## [Document segment]
==============================

5.5 Upon written request, Articulate will provide to Customer copies of Subprocessor agreements; provided, however, that to the extent that such Subprocessor agreements contain commercial information or provisions unrelated to information required by applicable Data Protection Laws and Regulations, such unrelated information may be removed or redacted by Articulate in its discretion.
6. Security
6.1 Articulate will assist you in your compliance with the security obligations of the GDPR and other Applicable Law, as relevant to Articulate role in Processing the Personal Data, taking into account the nature of Processing and the information available to Articulate, by implementing technical and organizational measures described in Attachment 2 to this DPA, without prejudice to Articulate’s right to make future replacements or modifications to the measures that do not materially lower the level of security of the Personal Data.
6.2 You are solely responsible for reviewing any available security documentation and features (if available) and evaluating for yourself whether the Services and related security meet your needs, including your security obligations under Applicable Law. You may use the Services only if the security commitments in this DPA would provide a level of security appropriate to the risk in respect of the Personal Data. By signing this DPA, Customer agrees and represents that the security commitments in this DPA provide a level of security appropriate to the risk in respect of the Personal Data.
6.3 Articulate will ensure that the individuals Articulate authorizes to Process the Personal Data (i) are subject to a written confidentiality agreement covering such data or are under an appropriate statutory obligation of confidentiality and (ii) receive training appropriate to their role in the Processing of the Personal Data.
7. Personal Data Breach Notification
7.1 Articulate and Customer will comply with the Personal Data Breach-related obligations directly applicable to them under the GDPR and other Applicable Law, including any obligations to notify Data Subjects, government authorities, or third parties.

==============================

## [Given information]
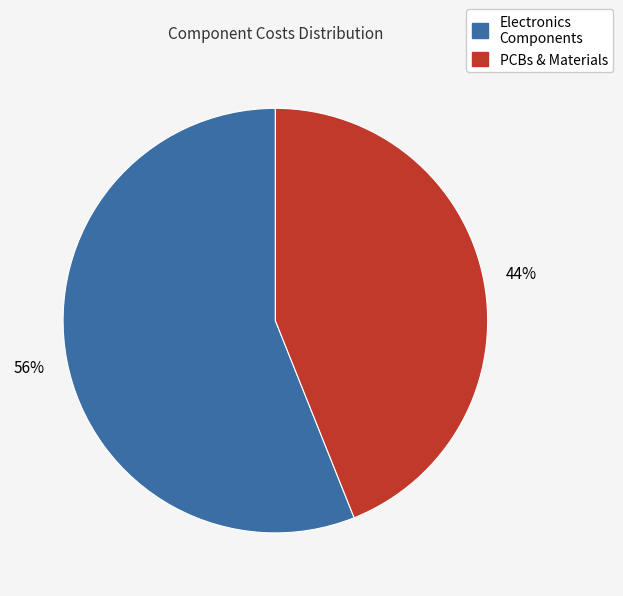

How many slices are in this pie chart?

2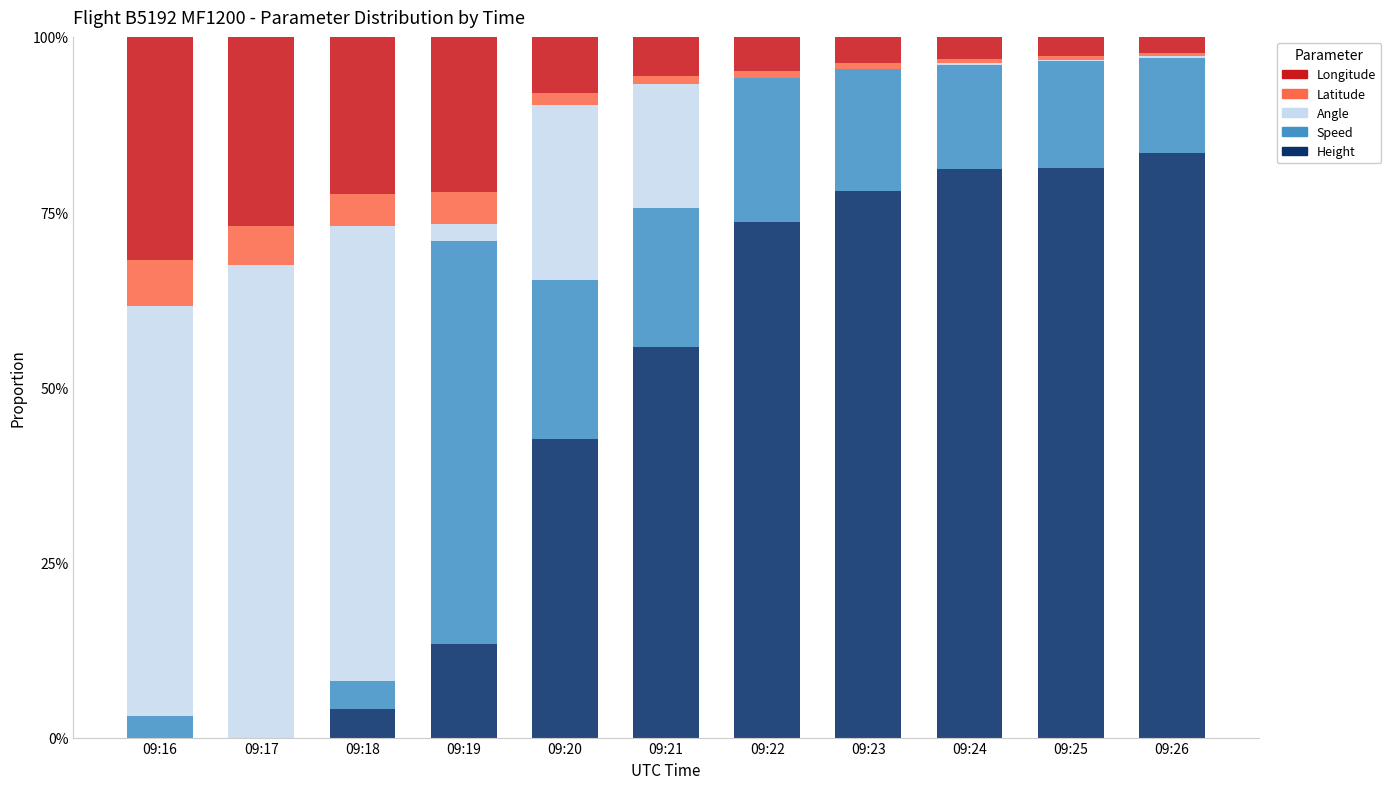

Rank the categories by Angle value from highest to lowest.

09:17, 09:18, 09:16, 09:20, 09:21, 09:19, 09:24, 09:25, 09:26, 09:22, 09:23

==============================

## [Task list]
• A. Reproduce word for word the part of the data processing agreement excerpt between "5.5 Upon written" and "in its discretion.", inclusive.
• B. According to the data processing agreement excerpt, where are the technical and organizational measures that Articulate will implement described?
• C. Write the next part of the data processing agreement excerpt, picking up after its final sentence.
The data here has no connection to the data processing agreement excerpt.

## [Activity answers]
• A.
5.5 Upon written request, Articulate will provide to Customer copies of Subprocessor agreements; provided, however, that to the extent that such Subprocessor agreements contain commercial information or provisions unrelated to information required by applicable Data Protection Laws and Regulations, such unrelated information may be removed or redacted by Articulate in its discretion.

• B. In Attachment 2 to the DPA.

• C.
7.2 Taking into account the nature of Processing and the information available to Articulate, Articulate will reasonably assist you in complying with the Personal Data Breach-related obligations applicable to you under Applicable Law by informing you without undue delay after becoming aware of a confirmed Personal Data Breach. Such notification is not an acknowledgement of fault or responsibility. To the extent available, this notification will include Articulate’s then-current assessment of the following, which may be based on incomplete information:
7.2.1 The nature of the Personal Data Breach, including, where possible, the categories and approximate number of data subjects concerned and the categories and approximate number of Personal Data records concerned;
7.2.2 The likely consequences of the Personal Data Breach; and
7.2.3 Measures taken or proposed to be taken by Articulate to address the Personal Data Breach, including, where applicable, measures to mitigate its possible adverse effects.
7.3 Articulate shall make reasonable efforts to identify the cause of a confirmed Personal Data Breach and take such remediation measures as Articulate deems necessary and reasonable.
7.4 At all times, Customer has the right to take reasonable and appropriate steps to stop and remediate unauthorized use of Personal Information.
8. Assistance Responding to Data Subjects
8.1 If Articulate receives a Data Subject Request or complaint directed to Customer or an Authorized Affiliate, Articulate will forward the Data Subject Request or complaint to Customer promptly.
8.2 Taking into account the nature of the Processing, Articulate will reasonably assist you with the fulfillment of your obligation to honor requests by individuals to exercise their rights under the GDPR or other Applicable Law (such as rights to access their Personal Data) (“Data Subject Request”) by appropriate organizational and technical measures, insofar as possible. To the extent that you, in your use of the Services, are unable to address a Data Subject Request, Articulate will upon your request provide commercially reasonable efforts to assist you in responding to such Data Subject Request, to the extent that Articulate is required to do so under Applicable Law and is legally authorized to do so.
9. Assistance with DPIAs and Consultation with Supervisory Authorities
9.1 Taking into account the nature of the Processing and the information available to Articulate, Articulate will, upon your written request, provide reasonable assistance and cooperation to you for your performance of any legally required data protection impact assessment of the Processing or proposed Processing of the Personal Data in connection with the Services, and with related consultation with supervisory authorities. Additional support for data protection impact assessments or relations with regulators will require mutual agreement on fees, the scope of Articulate’s involvement, and any other terms that the parties deem appropriate.
10. Data Transfers
10.1 You authorize Articulate and its Subprocessors to make international transfers of the Personal Data in accordance with this DPA and Applicable Law.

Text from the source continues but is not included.